CompTIA: The Security Bell Tolls for End Users
Information security solutions are getting more and more sophisticated, even as attackers continue to send out the same old viruses and worms. So why are breaches of enterprises’ IT systems still such a problem? The answer is simple: human error. According to CompTIA’s fourth-annual IT Security in the Workforce survey, almost 60 percent of successful attacks on respondents’ organizations during the past year could be attributed to gaffes by end users.
This is actually nothing new, said Brian McCarthy, CompTIA’s chief operating officer. While security techniques have appreciably improved over the past few years, end user awareness of cyber threats has hardly budged. “There’s been no progress,” he said. “There’s been progress over the past three years in addressing technology-related topics like authentication. In 2003, user-authentication practices were a security issue for roughly 45 percent of the constituency we surveyed. By 2005, it had become 25 percent. But lack of user awareness over those three years was 62.5 percent in 2003, and it’s 58 percent in 2005.
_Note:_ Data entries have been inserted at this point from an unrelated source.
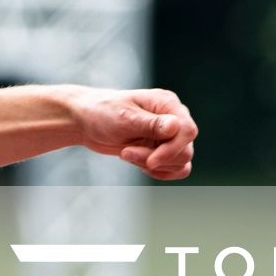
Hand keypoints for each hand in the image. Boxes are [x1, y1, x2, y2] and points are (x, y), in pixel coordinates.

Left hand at [76, 88, 196, 180]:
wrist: (87, 122)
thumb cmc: (103, 113)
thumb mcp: (125, 118)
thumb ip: (151, 124)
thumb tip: (176, 126)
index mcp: (168, 103)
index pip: (187, 130)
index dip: (172, 150)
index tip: (150, 161)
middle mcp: (174, 118)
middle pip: (185, 150)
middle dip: (156, 159)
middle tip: (126, 153)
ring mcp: (170, 135)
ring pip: (181, 162)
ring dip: (153, 165)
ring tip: (127, 154)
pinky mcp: (164, 149)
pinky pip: (177, 169)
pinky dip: (161, 173)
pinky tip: (140, 166)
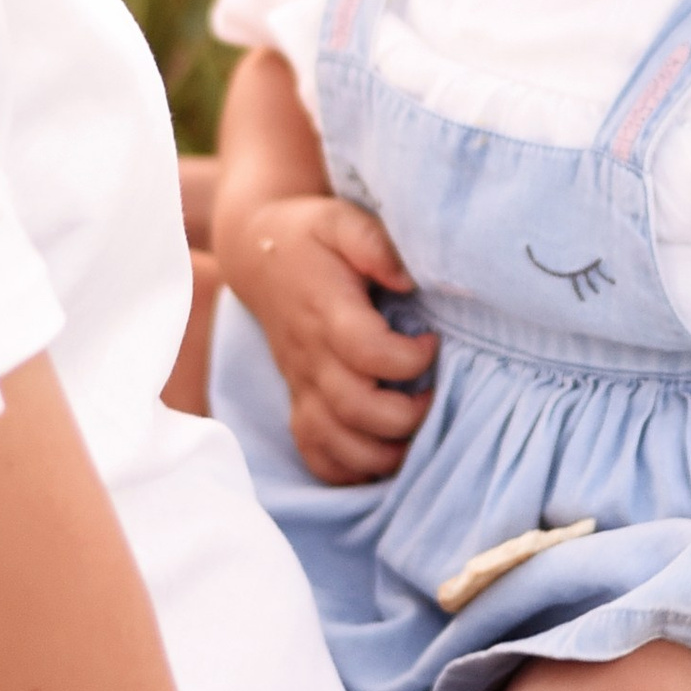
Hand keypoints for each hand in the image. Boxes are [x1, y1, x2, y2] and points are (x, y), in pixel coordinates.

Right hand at [234, 193, 437, 485]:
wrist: (258, 254)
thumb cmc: (311, 237)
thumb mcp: (341, 220)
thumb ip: (374, 243)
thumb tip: (408, 278)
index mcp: (327, 312)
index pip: (369, 353)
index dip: (411, 358)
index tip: (432, 341)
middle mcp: (311, 357)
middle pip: (355, 410)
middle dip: (405, 416)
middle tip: (431, 394)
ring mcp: (302, 385)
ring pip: (336, 443)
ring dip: (382, 453)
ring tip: (414, 433)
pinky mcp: (298, 401)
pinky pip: (315, 453)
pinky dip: (348, 470)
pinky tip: (380, 457)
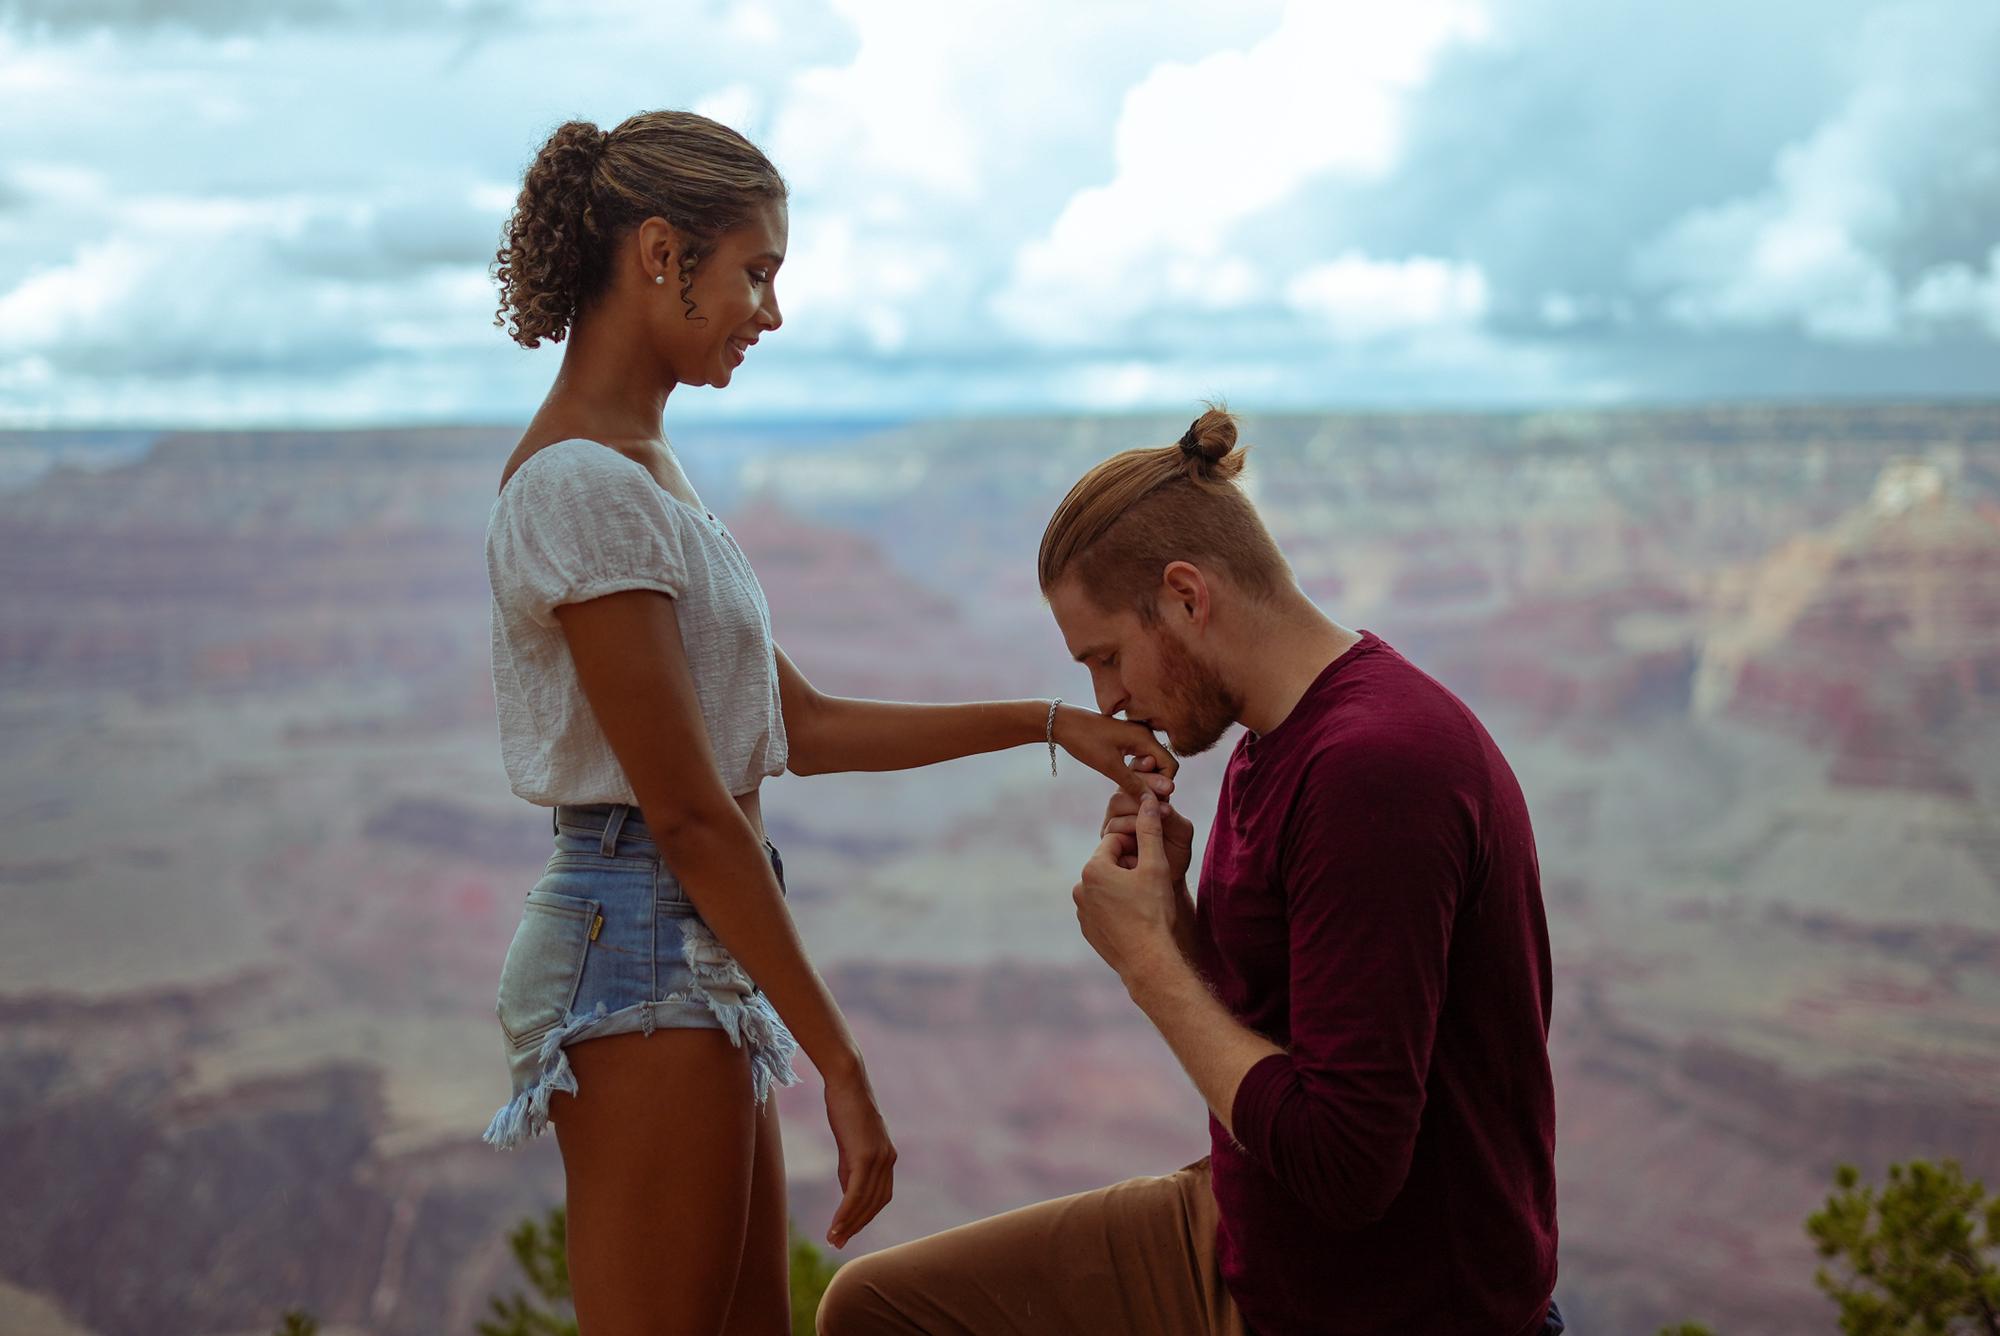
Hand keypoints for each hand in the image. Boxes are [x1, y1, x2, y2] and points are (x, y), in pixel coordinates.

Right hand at [823, 1066, 895, 1248]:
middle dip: (857, 1226)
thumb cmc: (845, 1108)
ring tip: (833, 1239)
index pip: (880, 1197)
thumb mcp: (850, 1144)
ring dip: (849, 1224)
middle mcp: (888, 1160)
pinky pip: (856, 1193)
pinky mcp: (866, 1155)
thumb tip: (848, 1197)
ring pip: (866, 1202)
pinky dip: (846, 1212)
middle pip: (875, 1204)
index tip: (848, 1231)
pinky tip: (835, 1225)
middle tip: (837, 1243)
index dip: (865, 1217)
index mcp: (888, 1157)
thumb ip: (851, 1169)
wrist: (846, 1082)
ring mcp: (880, 1158)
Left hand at [1055, 705, 1176, 800]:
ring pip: (1151, 763)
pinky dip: (1136, 772)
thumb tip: (1153, 803)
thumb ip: (1134, 784)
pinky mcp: (1128, 740)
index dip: (1164, 785)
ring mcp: (1137, 736)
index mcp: (1145, 737)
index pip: (1170, 765)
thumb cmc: (1085, 742)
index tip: (1150, 800)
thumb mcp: (1109, 766)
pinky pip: (1141, 759)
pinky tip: (1123, 780)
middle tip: (1138, 800)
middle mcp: (1146, 734)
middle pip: (1163, 765)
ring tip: (1128, 790)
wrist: (1063, 723)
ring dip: (1144, 778)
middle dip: (1155, 783)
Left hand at [1074, 792, 1180, 983]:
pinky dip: (1116, 908)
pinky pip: (1102, 909)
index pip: (1115, 842)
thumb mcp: (1155, 866)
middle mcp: (1080, 888)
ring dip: (1122, 887)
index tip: (1152, 860)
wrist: (1148, 961)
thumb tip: (1147, 801)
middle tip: (1151, 881)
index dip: (1137, 846)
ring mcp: (1081, 911)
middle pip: (1109, 864)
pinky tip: (1136, 918)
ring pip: (1105, 887)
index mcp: (1093, 869)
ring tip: (1145, 901)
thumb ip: (1150, 831)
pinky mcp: (1087, 930)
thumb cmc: (1153, 912)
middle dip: (1129, 867)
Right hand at [1101, 757, 1193, 883]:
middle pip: (1125, 784)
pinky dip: (1129, 826)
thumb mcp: (1182, 832)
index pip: (1137, 774)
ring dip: (1139, 804)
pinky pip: (1112, 827)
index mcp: (1142, 798)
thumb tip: (1159, 803)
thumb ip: (1171, 815)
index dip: (1144, 765)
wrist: (1165, 884)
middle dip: (1146, 784)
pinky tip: (1144, 831)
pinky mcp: (1107, 842)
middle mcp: (1124, 808)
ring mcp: (1113, 823)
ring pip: (1116, 803)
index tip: (1154, 759)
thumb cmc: (1176, 854)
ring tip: (1161, 813)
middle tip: (1168, 789)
“Security as an issue has been around now for about three-plus years—really, post Sept. 11th,” he added. “As we’ve gotten better at it, there’s really been a tendency not to focus on it holistically as much anymore. Now we’re being asked to focus on CRM solutions, ERP solutions or something that creates greater efficiency for the company. As IT departments are being challenged to do more with less, one thing that’s not happening is the IT security issue moving from the IT department to the overall corporate culture.”
That’s precisely the problem, McCarthy explained. Information security is no longer just an IT matter. Really, IT security pros have done everything they’ve been asked to do and then some. The issue is now one of educating end users on security principles so they don’t make these mistakes in the first place. This should be included in employee orientation programs, which rests squarely on the shoulders of the human resources department.
“How often is IT security discussed as part of the orientation process? Fairly rarely, as a general rule,” he said. “As we think about mobility—IT departments supporting more mobile employees—the probability of vulnerability to IT security breaches increases. The reliance upon the individual doing the right thing is greater, yet our data is showing us that consistently over the past three years, the primary cause of the last security breach (respondents) had is human error. When we ask if they’re doing any training and/or certification—separating those two issues out, the majority of respondents say they are not.”
About 58 percent of survey participants don’t require security training for all employees—interestingly, this is roughly the same number that reported an end-user-related breach. Additionally, 85 percent of them do not demand that their IT pros hold security certifications of any kind, and only 29 percent require any IT security training at all for new IT hires. These training and development initiatives need a champion within organizations, and no one is better equipped to address this than CIOs. “We talk about how the CIO has gotten a seat at the C-level executive table, so to speak,” McCarthy explained. “They’re more integrated in discussions about being a part of business solutions, not just IT solutions, because IT is becoming much more pervasive in organizations.”
McCarthy compared end users’ lack of awareness to a driver who doesn’t know anything about cars before getting behind the wheel. “Think about the automotive industry and the leaps and bounds it’s made vis-à-vis providing a safer vehicle through ABS braking, airbags, active suspension, steering. Everything has become much more safety conscious. But if you still have the same idiot behind the wheel who hasn’t been trained to properly drive a car, it’s all for naught. As we continue to look at technology solutions, they’re an integral part of IT strategy, but if you don’t have somebody who’s trained minimally on what and what not to avoid, you’re going to have problems.”